Le Citron, également Citron[1],[2] est une nature morte du peintre Français Édouard Manet peinte à l'huile sur toile vers 1880[3] présentant un unique citron posé allongé sur une assiette sombre. Le Citron appartient à l'œuvre tardive de Manet, quand il crée une série de natures mortes dans le style de l'impressionnisme, choisissant à plusieurs reprises des objets individuels comme motifs. Le tableau n'a pas de modèle direct, mais s'inscrit dans la tradition de la peinture baroque hollandaise et espagnole. Le Citron est dans la collection du musée d'Orsay à Paris.

Description[modifier | modifier le code]

Détail.

■ Données extraites:
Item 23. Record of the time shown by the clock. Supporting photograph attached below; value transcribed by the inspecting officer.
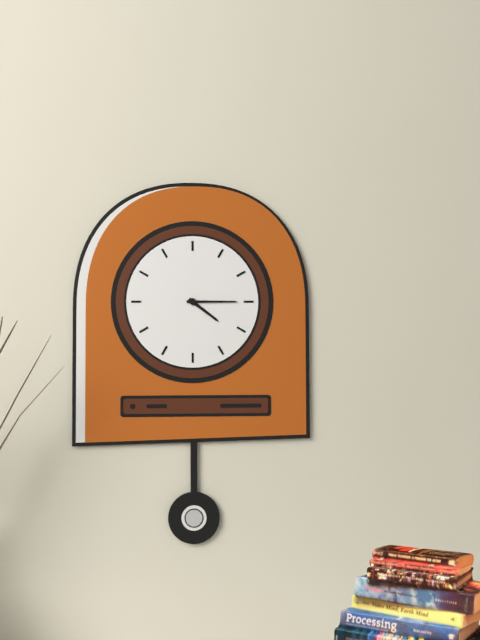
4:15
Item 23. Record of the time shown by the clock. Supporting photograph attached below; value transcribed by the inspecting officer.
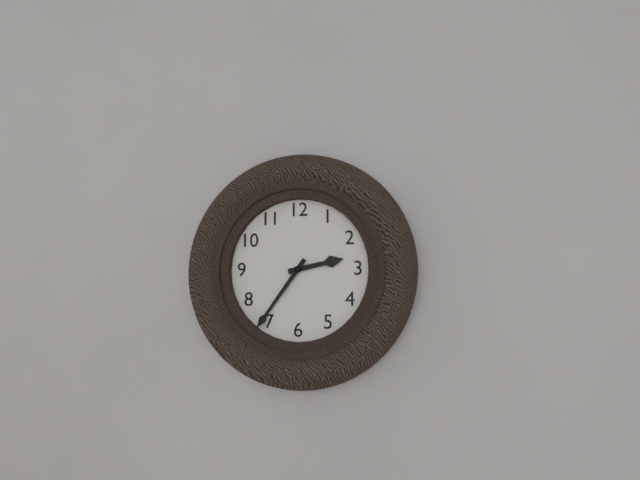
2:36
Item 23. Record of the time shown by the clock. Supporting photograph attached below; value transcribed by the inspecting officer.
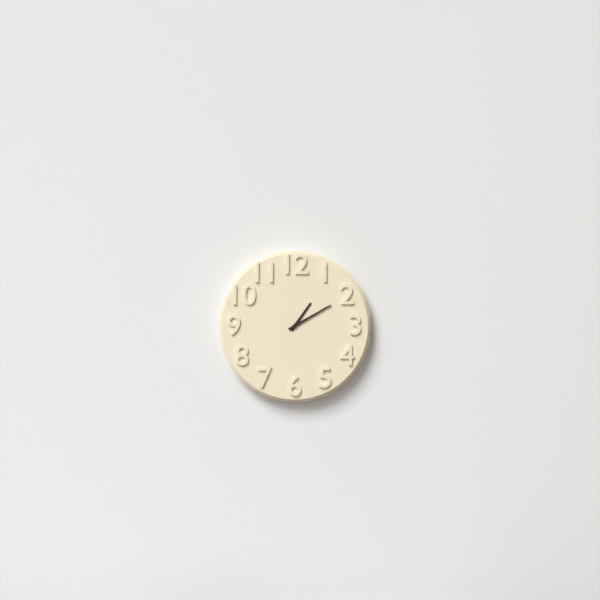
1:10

---

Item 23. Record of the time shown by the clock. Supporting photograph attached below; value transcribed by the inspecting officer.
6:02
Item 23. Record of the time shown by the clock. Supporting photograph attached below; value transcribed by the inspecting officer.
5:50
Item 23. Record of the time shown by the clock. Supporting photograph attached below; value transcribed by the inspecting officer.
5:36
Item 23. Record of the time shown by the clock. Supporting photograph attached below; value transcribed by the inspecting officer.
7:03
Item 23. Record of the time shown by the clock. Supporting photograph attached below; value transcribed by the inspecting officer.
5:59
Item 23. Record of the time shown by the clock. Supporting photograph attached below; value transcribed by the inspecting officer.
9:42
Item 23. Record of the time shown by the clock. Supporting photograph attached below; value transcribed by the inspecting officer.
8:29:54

■ Travail demandé:
**1.** Dans le texte sur Le Citron de Manet, dans quel musée le tableau est-il conservé ?
**2.** Relevez tous les adjectifs de nationalité présents dans le texte sur Le Citron de Manet.
**3.** Recopiez le texte sur Le Citron de Manet de « Le Citron, également » à « d'Orsay à Paris. », sans rien changer.

■ Corrigé des exercices:
**1.** Au musée d'Orsay, à Paris.

**2.** Français, hollandaise, espagnole

**3.**
Le Citron, également Citron[1],[2] est une nature morte du peintre Français Édouard Manet peinte à l'huile sur toile vers 1880[3] présentant un unique citron posé allongé sur une assiette sombre. Le Citron appartient à l'œuvre tardive de Manet, quand il crée une série de natures mortes dans le style de l'impressionnisme, choisissant à plusieurs reprises des objets individuels comme motifs. Le tableau n'a pas de modèle direct, mais s'inscrit dans la tradition de la peinture baroque hollandaise et espagnole. Le Citron est dans la collection du musée d'Orsay à Paris.